I don't collect anything. Not even games. I turn them over like so many leaves, looking for the next experience. Too bad so many of them are the same these days, but that's a different chat altogether.

Great article, rabbit.

Man, I remember when that game was brand new. I bought 5 Ice Age decks the day my friend Aaron and I had enough money to go to the hobby store. I still have those decks too, along with all my original First Edition starter packs.

That was quite a happy part of my childhood.

Not to sound like an old guy, but Ice Age (rather, Alliances) was pretty much the beginning of the end as far as I was concerned. It was about that time that restricted and banned and type 1/type 2 entered the equation, and all of the sudden it became much harder to just sit down and play.

Not saying the derivations of format are a bad thing -- it would be nearly impossible to keep a game with thousands of cards remotely balanced without format and banning structures. It's just where it went from being new to being old.

rabbit wrote:

Not to sound like an old guy, but :old:

I missed the boat on Magic, but for some reason I bought several hundred SPELLFIRE cards. Don't ask me why. Well, you can ask... and the answer is that I was a D&D nerd and bought the GenCon hype that year. I probably would have gotten into these games more if I actually knew anyone who PLAYED. Thank god for small favors, I guess.

I teach high school currently, and you might be surprised that the popularity of Magic keeps on going even still-- kids meet before school to play in the cafeteria. I regularly have to yell at a few to put their cards away during anime club meetings. For a "fad," it's sure got legs.

SommerMatt wrote:

I regularly have to yell at a few to put their cards away during anime club meetings.

...

speechless.

cough...

I need a new job

rabbit wrote:
SommerMatt wrote:

I regularly have to yell at a few to put their cards away during anime club meetings.

...

speechless.

cough...

I need a new job

Not sure what part of that made you speechless, but if you want my job, maybe we can talk...

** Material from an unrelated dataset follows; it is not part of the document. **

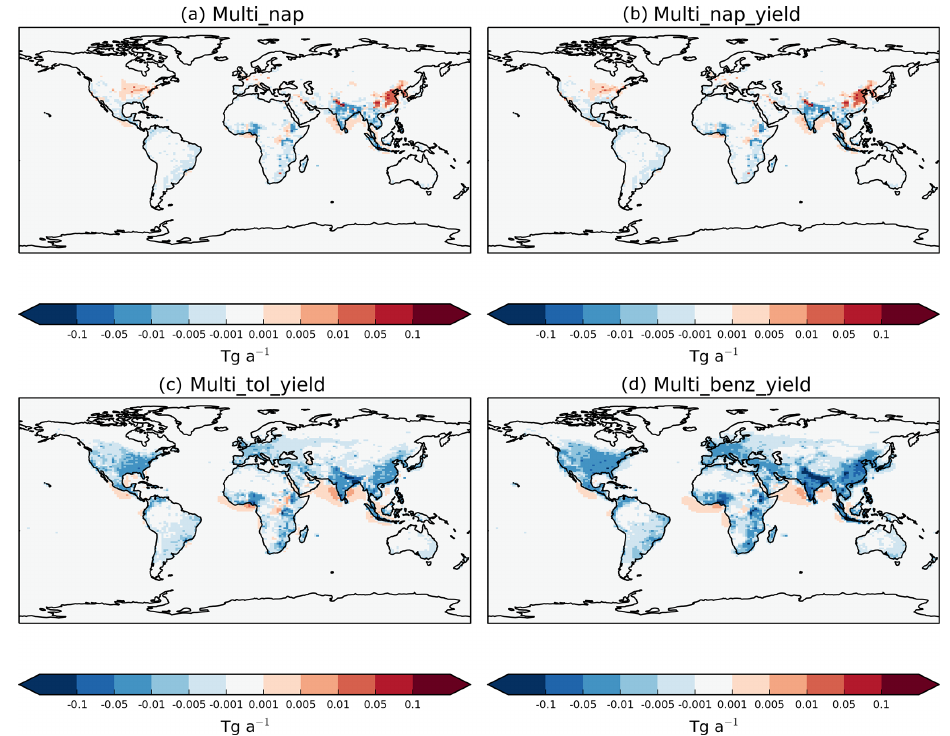
Figure 9. Global distribution of the absolute differences in annual-total vertically integrated VOC ANT / BB oxidation rates (Tg(VOC)a − 1 ) in (a) the Multi_nap, (b) the Multi_nap_yield, (c) the Multi_tol_yield, and (d) the Multi_benz_yield simulations relative to the DryH_WetL simulation.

I've been into Magic myself, well just a little bit. I began with the chronicles and played a few games, later the Ice Age packs came, with much better powered creatures, and my Deck was just nowhere against my friend. But I'm a cheap bastard so instead of bying new cards to get better I just abandoned the game. I still have the cards somewhere tho.

mateo wrote:

Some markets never dry up. Others, like Magic, are passing fads that have little, or no consequence: it's like buying a first edition Sue Grafton "R is for" because you think it will be worth something someday...never going to happen.

"R" no, "A, B or C" yes. Will they hold their value over the next 50 years? Who knows, in the forties Dos Pasos was more collected than Faulkner or Hemingway, but if you had aquired a Faulkner first just 10-20 years ago even paying retail you would have done pretty well.

The bottom line with collection is collect what you enjoy, but don't try and beat any particular market, your just as likely to end up with a Dos Pasos.

I can definitely relate to this article... I was suckered into the whole Pokemon and Magic card craze. When people say "they're just a bunch of pieces of worthless cardboard," I would have to agree with them. However, it's not the same if you were to cut out pieces of paper and draw the same stats and play with those homemade cards. While card battle game cards are nothing more than a pile of cardboard and ink to the average person, they possess a significant value to those who are really into the game.